DATASET SECTION:
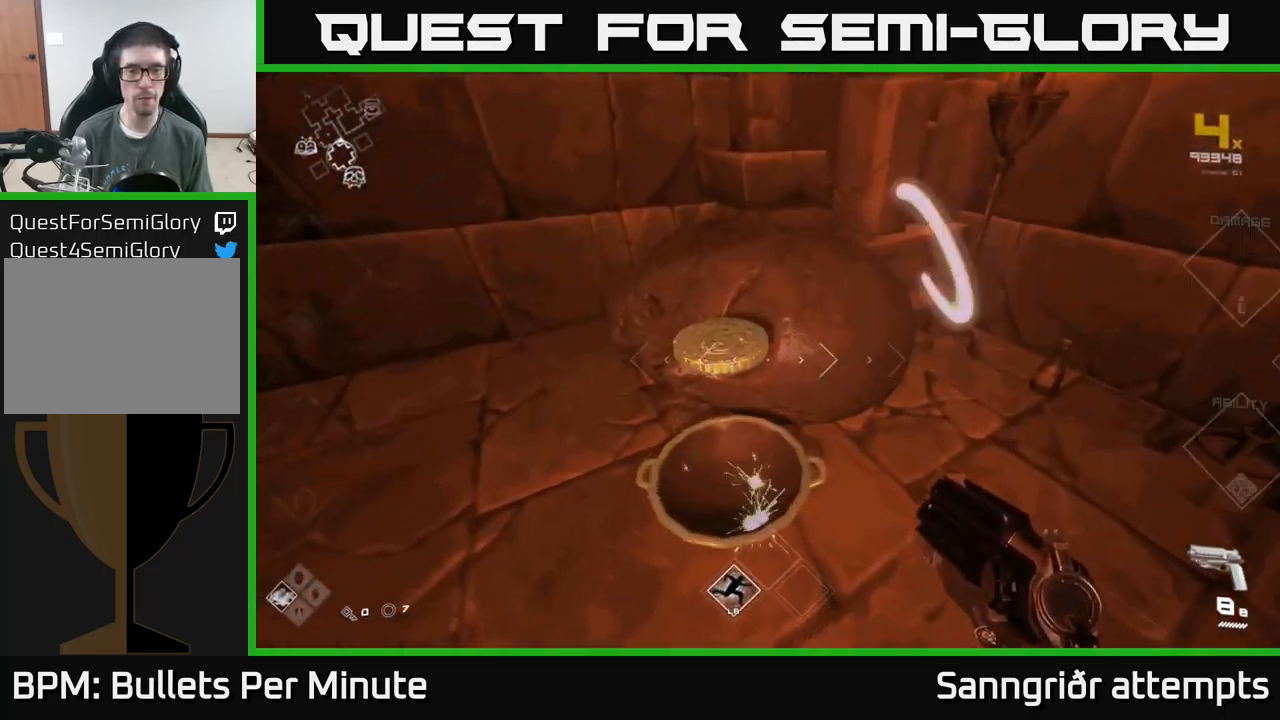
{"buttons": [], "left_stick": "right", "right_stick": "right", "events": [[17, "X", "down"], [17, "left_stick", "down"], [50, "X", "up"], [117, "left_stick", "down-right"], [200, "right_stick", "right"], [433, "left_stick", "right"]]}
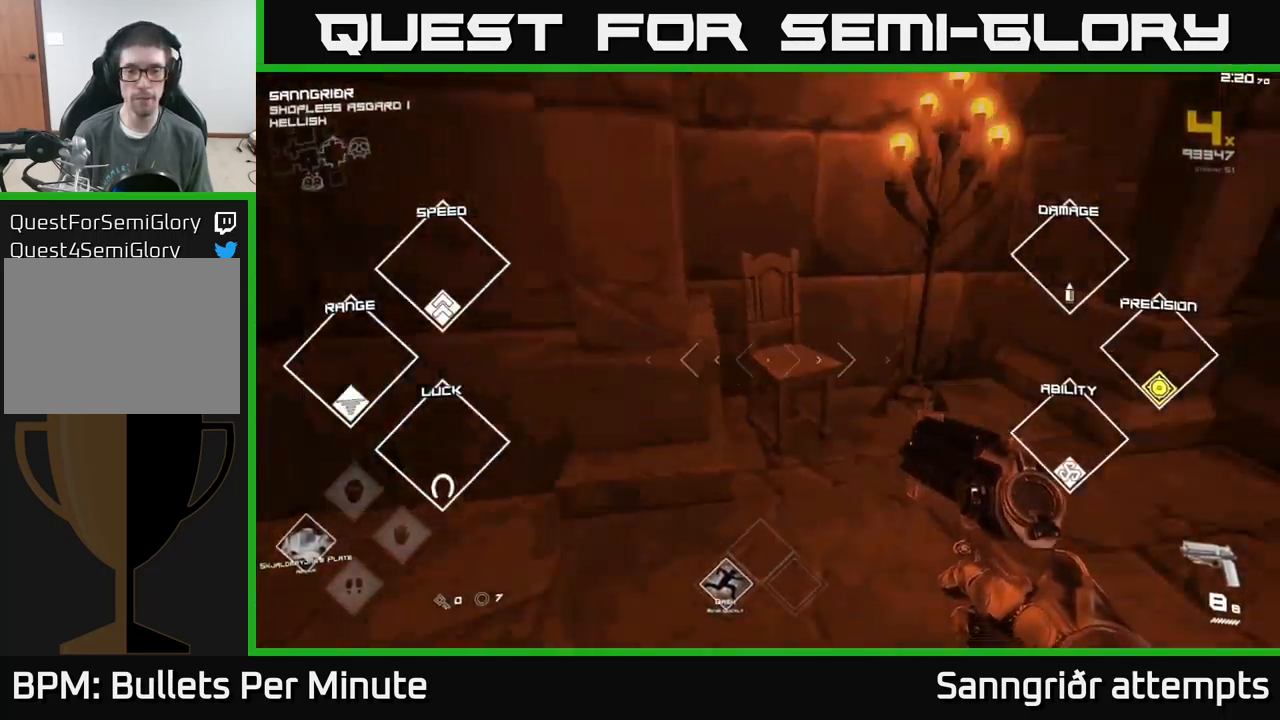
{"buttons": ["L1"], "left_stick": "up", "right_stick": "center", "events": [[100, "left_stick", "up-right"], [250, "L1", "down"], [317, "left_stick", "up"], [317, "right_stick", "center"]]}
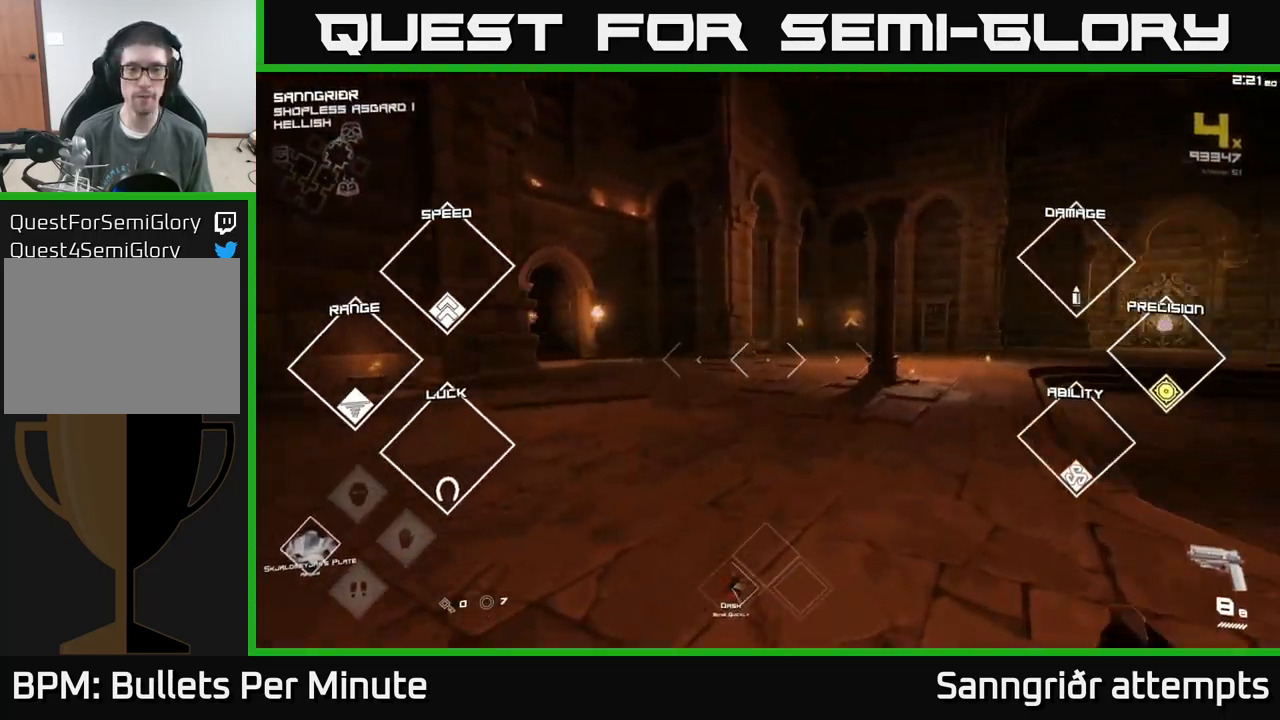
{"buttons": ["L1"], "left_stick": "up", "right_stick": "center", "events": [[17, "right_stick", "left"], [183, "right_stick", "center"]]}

THE PROBLEM: Output the data above in full. Skip every picture.

THE COMPLETED TASK:
{"buttons": [], "left_stick": "right", "right_stick": "right", "events": [[17, "X", "down"], [17, "left_stick", "down"], [50, "X", "up"], [117, "left_stick", "down-right"], [200, "right_stick", "right"], [433, "left_stick", "right"]]}
{"buttons": ["L1"], "left_stick": "up", "right_stick": "center", "events": [[100, "left_stick", "up-right"], [250, "L1", "down"], [317, "left_stick", "up"], [317, "right_stick", "center"]]}
{"buttons": ["L1"], "left_stick": "up", "right_stick": "center", "events": [[17, "right_stick", "left"], [183, "right_stick", "center"]]}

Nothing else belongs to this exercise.